Altos e baixos se sucederam até que uma mudança da Federação Paulista inaugurou uma nova época no futebol do interior paulista. A adoção do profissionalismo e a criação da Lei do Acesso acirrou a rivalidade entre os clubes interessados em vencer a Segunda Divisão para poderem jogar contra os grandes da capital (Corinthians, Palmeiras, São Paulo) no Estadual. A partir de 1947 (primeiro ano da Lei do Acesso) o número de times participantes só cresceu. Em diversas oportunidades (1948, 1958, 1964, 1968, 1969, 1976), a Francana aproximou-se do título estadual. Contudo, sempre falhou. Em 1969, a desatenção com relação ao regulamento da competição impediu o acesso. No jogo final, o time bateu a Ponte Preta, de Campinas, por 3 a 1. Fez festa em campo e nos vestiários, mas dias depois percebeu que perdera a vaga no saldo de gols. Faltou um para que o sonho de mais de 50 anos se concretizasse.
Demorou sete anos para que uma nova formação dar esperanças à torcida. O time de 1976 era bom, mas também fracassou. Na temporada seguinte, a equipe reuniu uma geração mágica, capitaneada por um fora de série.
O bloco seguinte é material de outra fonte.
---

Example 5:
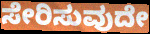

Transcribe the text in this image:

ಸೇರಿಸುವುದೇ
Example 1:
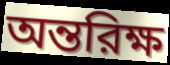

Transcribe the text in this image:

অন্তরিক্ষ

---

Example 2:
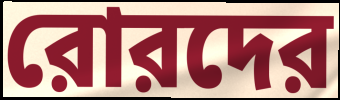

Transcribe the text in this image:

রোরদের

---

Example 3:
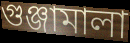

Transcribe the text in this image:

গুঞ্জামালা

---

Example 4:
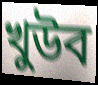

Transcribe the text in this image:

খুউব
Um negro esguio, rápido e oportunista - Assis - juntou-se a Geninho, Zé Mauro, Silva, Reinaldo, Brandãozinho, Zé Antônio, Gaspar, Manezinho e vários outros.
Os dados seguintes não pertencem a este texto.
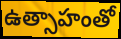
ఉత్సాహంతో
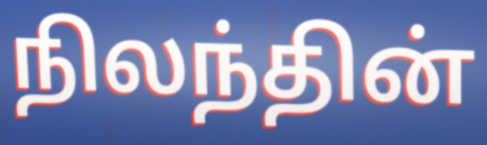
நிலந்தின்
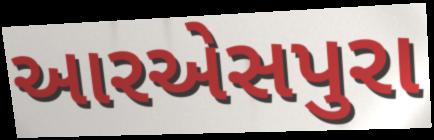
આરએસપુરા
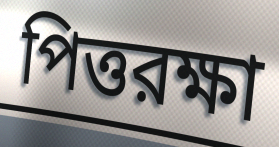
পিত্তরক্ষা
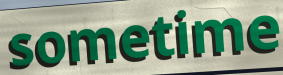
sometime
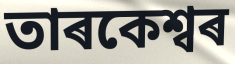
তাৰকেশ্বৰ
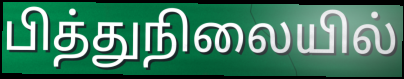
பித்துநிலையில்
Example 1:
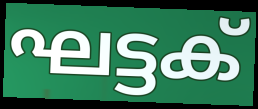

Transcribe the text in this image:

ഘട്ടക്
Em 4 de dezembro de 1977, a Francana derrotou o Araçatuba no Lanchão por 2 a 0, gols de Antenor e Zé Antônio, e conquistou uma vaga entre os melhores times de São Paulo. Houve muita festa na cidade: carreatas, ponto facultativo decretado pelo prefeito, jogo das faixas, expectativa em relação aos jogos envolvendo os grandes da capital no Lanchão a partir de 1978.
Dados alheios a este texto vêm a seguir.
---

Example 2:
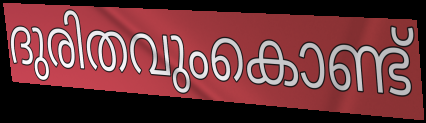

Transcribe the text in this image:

ദുരിതവുംകൊണ്ട്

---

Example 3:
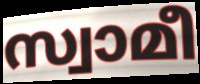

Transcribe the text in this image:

സ്വാമീ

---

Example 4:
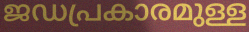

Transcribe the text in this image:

ജഡപ്രകാരമുള്ള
A participação francana na Divisão Especial em 1978 merece destaque. Como caçula, a equipe ficou entre os oito melhores da divisão, mas o maior destaque foi a torcida que fez do clube campeão de rendas do interior. A partir daí, a campanha do time piorou a cada ano. Até que em 1982, a Francana foi rebaixada ao empatar em 0 a 0 com a Ponte Preta em 5 de dezembro.